08. Juan Anak Kuat

2.1K 231 7
                                    

Selamat membaca lembar kehidupan Juan. I hope you like and continue to support this story.




Aruna memandang penuh amarah sang anak. Pagi ini harusnya ia awali dengan penuh ketenangan, namun setelah tahu sang anak diskors selama seminggu, amarahnya tersulut. Entah apalagi yang anaknya itu perbuat hingga pihak sekolah menskorsing anaknya itu.

"Kali ini siapa lagi yang kamu hajar, Ju? Kamu tidak lelah membuat Ibu terus marah dan malu karena omongan tetangga tentang kamu yang berandalan?" tanya Aruna.

"Maaf, Bu."

Juan hanya mampu berucap maaf. Ia tahu dirinya memang salah, sangat salah karena lagi-lagi membuat sang ibu kecewa.

"Ibu tidak butuh maaf kamu, Juan."

"Jadi, benar kamu berkelahi lagi?" lanjutnya bertanya.

"Iya."

Aruna memijit pelipisnya, pusing dengan kelakuan sang anak.

"Ibu nyekolahin kamu agar kamu bisa berguna, Ju.

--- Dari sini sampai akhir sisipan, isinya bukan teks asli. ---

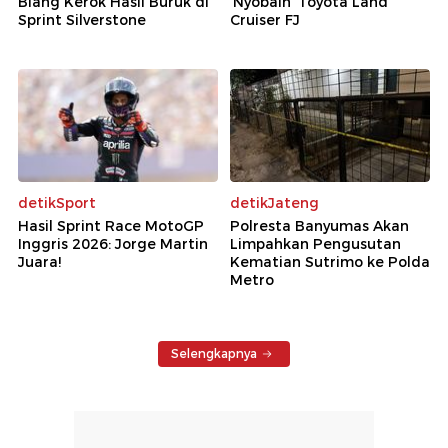
Biang Kerok Hasil Buruk di
'Nyobain' Toyota Land
Sprint Silverstone
Cruiser FJ
detikSport
detikJateng
Hasil Sprint Race MotoGP
Polresta Banyumas Akan
Inggris 2026: Jorge Martin
Limpahkan Pengusutan
Juara!
Kematian Sutrimo ke Polda
Metro
Selengkapnya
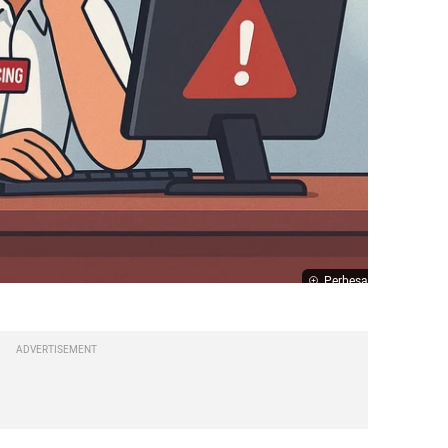
Perbesar
ADVERTISEMENT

Agar nanti kamu tidak terus-terusan menjadi beban Ibu, Ibu capek kalau kamu terus seperti ini. Kamu pikir nyekolahin kamu nggak perlu biaya? Perlu, Juan. Dan semua itu tidak murah!" Aruna membentak.

"Maaf, Bu. Maafin, Juan. Juan punya alasan kenapa Juan berantem, Bu," ujar Juan mencoba membela diri, berharap kemarahan sang ibu dapat mereda.

"Alasan? Alasan apa yang membuat kamu harus berkelahi hingga diskorsing?"

"I-tu.. dia ngehina Ibu, makanya Juan marah. Juan nggak suka dia jelek-jelekin Ibu," jawab Juan.

"Hanya itu? Hanya karena itu kamu sampai memukul anak orang? Juan.. Ibu memang perempuan yang hina dan menjijikkan, jadi kenapa kamu harus marah, hah?"

Entah bagaimana cara berfikir Aruna sampai marah saat tahu sang anak tidak suka jika ia dihina.

"Tapi, Juan nggak terima saat Ibu dihina-hina, rasanya hati Juan sakit, Bu!" seru Juan, bahkan remaja itu sampai meneteskan air matanya. Juan memang selalu lemah jika menyangkut sang ibu.

"Tidak usah menangis, sialan! Kamu pikir gara-gara siapa hingga Ibu kamu ini selalu dihina, hah? Gara-gara ayahmu yang brengsek itu, bodoh! Andai saja dia mau bertanggung jawab, Ibu tidak akan pernah mendapat hinaan seperti itu, Juan!" Aruna murka melihat air mata Juan. Ia menjatuhkan dirinya di sofa, menyandarkan kepalanya di kepala sofa.

"Andai kamu nggak pernah ada, Ju. Hidup Ibu pasti akan baik-baik saja," lirih Aruna.

Air mata Juan semakin deras. Ia sakit, ia sakit melihat sang ibu seperti itu. Ibunya yang terlihat rapuh karena dirinya. Ibunya yang hancur karena hadirnya. Andai saja ia tahu hadirnya hanya akan melukai orang lain, maka ia tak akan pernah meminta untuk dilahirkan.

"Maaf, Bu. Maafin, Juan." Lagi dan lagi, Juan hanya mampu meminta maaf.

Drrtt drrtt

Aruna mengambil ponselnya yang berbunyi. Wanita itu menghela napas panjang kala melihat bahwa atasannya lah yang menghubunginya. Ia yakin pasti sedang dicari karena ini sudah jam setengah sembilan, tapi ia belum menampakkan dirinya di kantor.

Tanpa berucap sepatah kata, ia pergi. Meninggalkan Juan yang masih terisak. Aruna tak peduli, ia sudah sangat lelah mengurus anaknya itu.

.
.
.

Aruna melangkah terburu-buru masuk ke dalam gedung yang menjadi tempat kerjanya. Dari tadi atasannya terus menelponnya, menanyakan keberadaannya.

Bruk

Tanpa sengaja ia menabrak seseorang, segera ia meminta maaf. Aruna tak tahu siapa yang ia tabrak karena ia sibuk memunguti berkas-berkasnya. Hingga ketika suara orang itu terdengar, dunianya seakan berhenti. Dan ketika netranya bersibobrok dengan netra milik orang itu, luka lama kembali menganga lebar.